Your task is to restate the listing word for word without the pictures.

## [Supplied data]

____________________

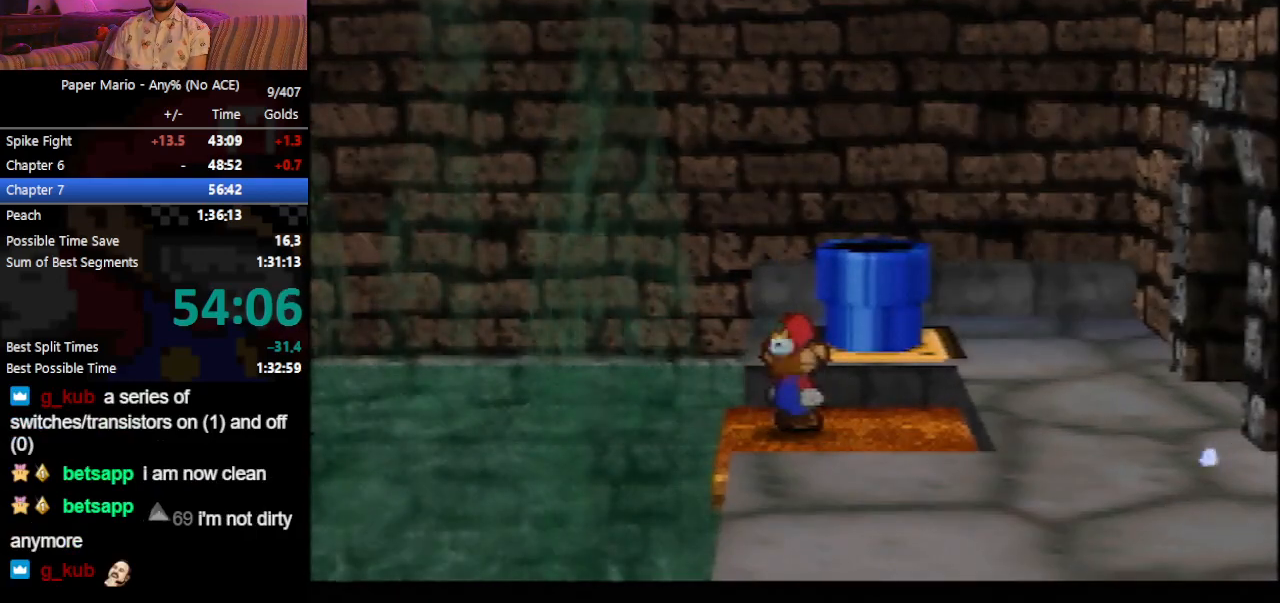
{"buttons": ["A"], "left_stick": "up", "events": [[200, "Z", "down"], [267, "Z", "up"], [267, "left_stick", "up"], [433, "A", "down"]]}
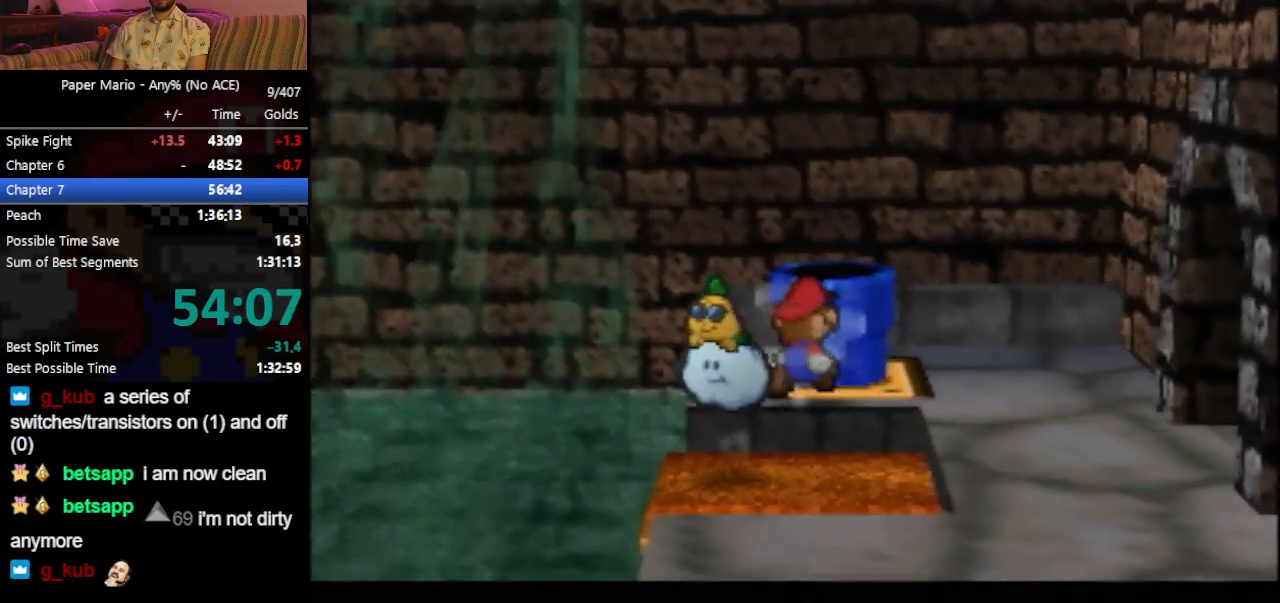
{"buttons": ["A"], "left_stick": "down-right", "events": [[267, "left_stick", "down-right"]]}
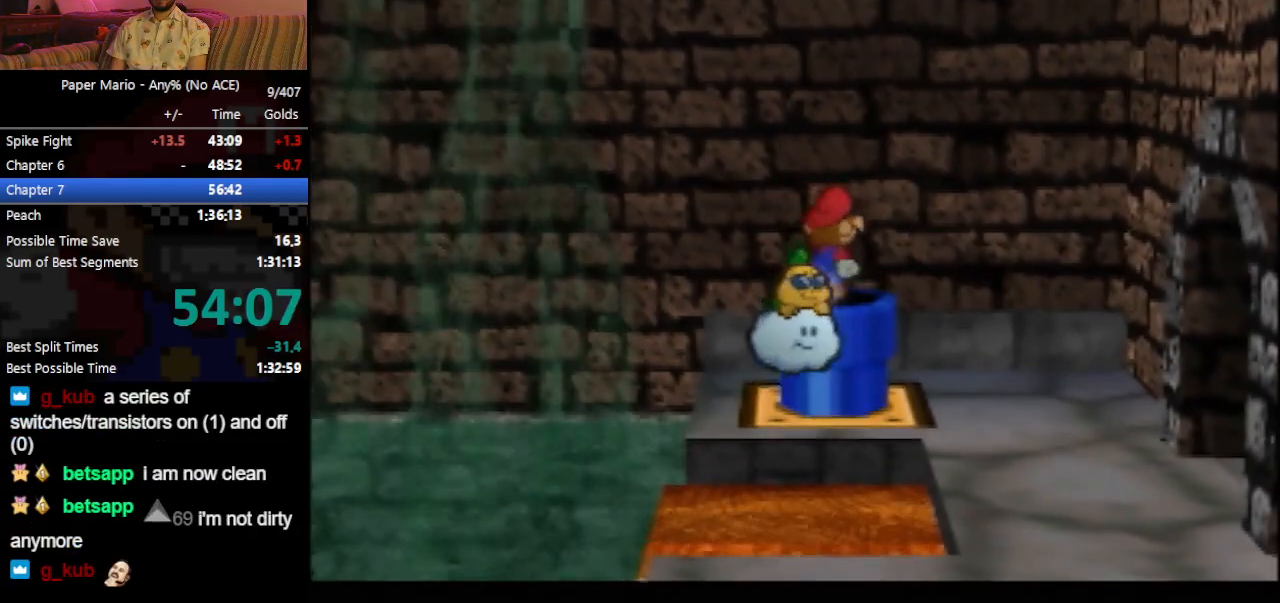
{"buttons": [], "left_stick": "center", "events": [[33, "A", "up"], [267, "left_stick", "center"]]}
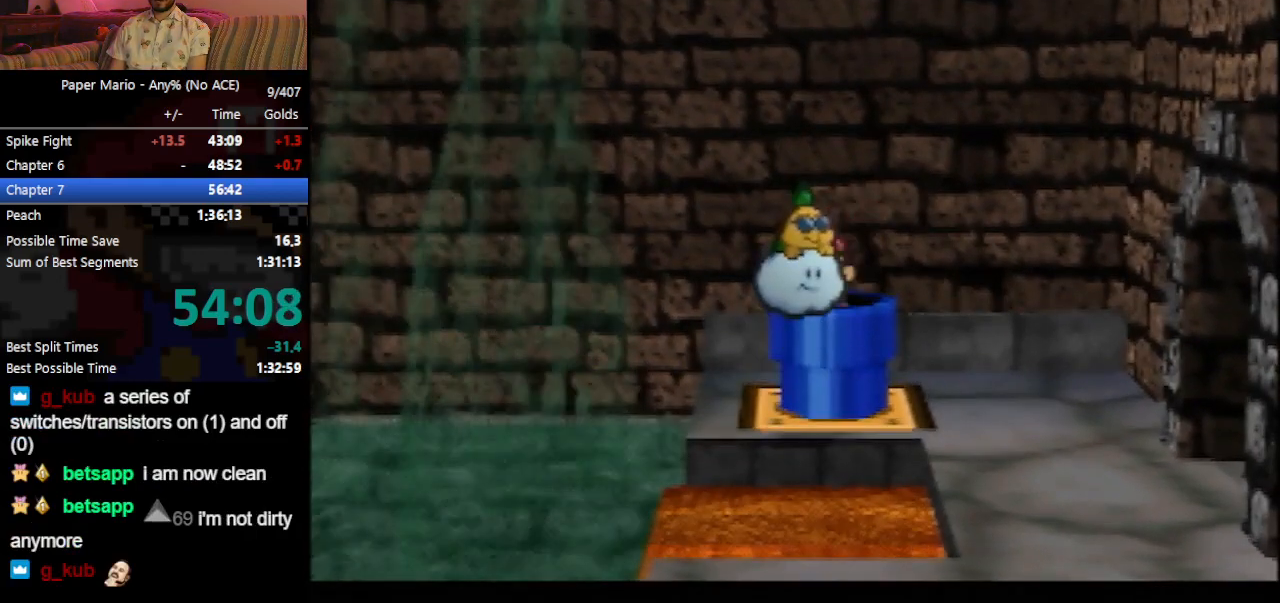
{"buttons": [], "left_stick": "center", "events": []}
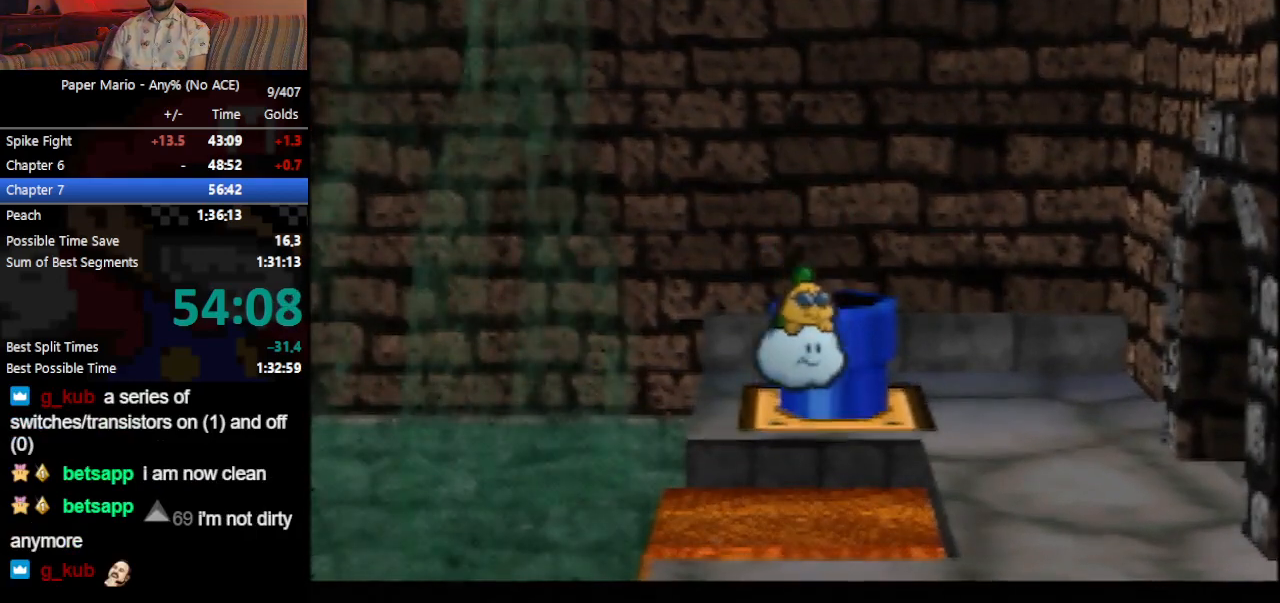
{"buttons": [], "left_stick": "center", "events": []}
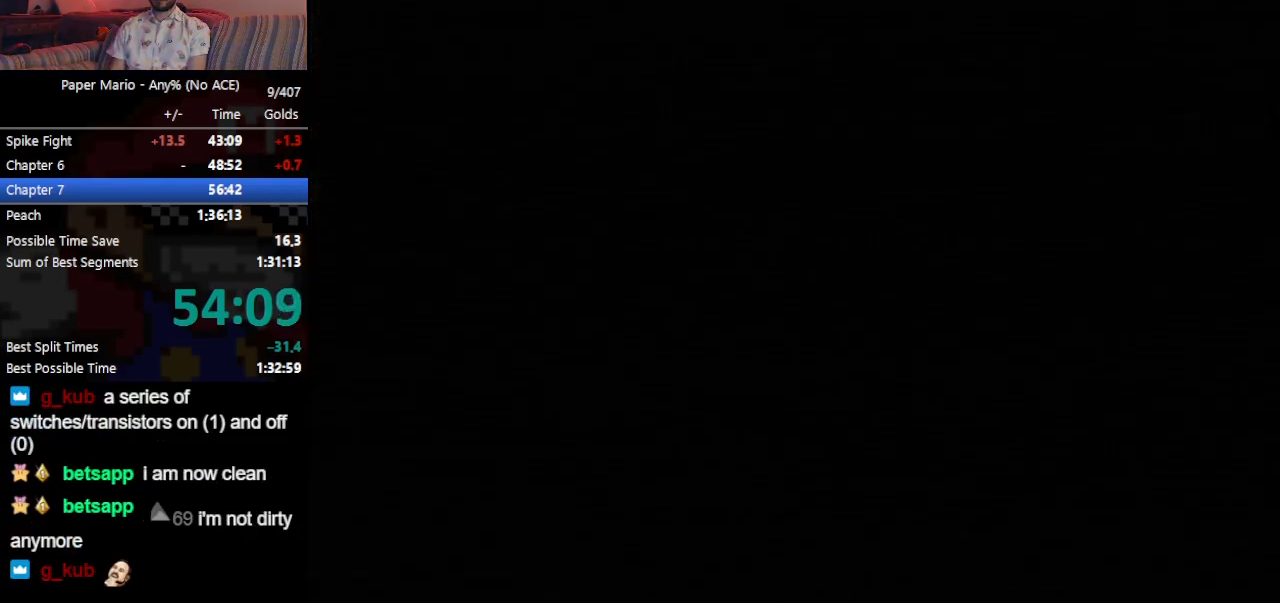
{"buttons": [], "left_stick": "center", "events": []}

____________________

## [Solution to this exercise]
{"buttons": ["A"], "left_stick": "up", "events": [[200, "Z", "down"], [267, "Z", "up"], [267, "left_stick", "up"], [433, "A", "down"]]}
{"buttons": ["A"], "left_stick": "down-right", "events": [[267, "left_stick", "down-right"]]}
{"buttons": [], "left_stick": "center", "events": [[33, "A", "up"], [267, "left_stick", "center"]]}
{"buttons": [], "left_stick": "center", "events": []}
{"buttons": [], "left_stick": "center", "events": []}
{"buttons": [], "left_stick": "center", "events": []}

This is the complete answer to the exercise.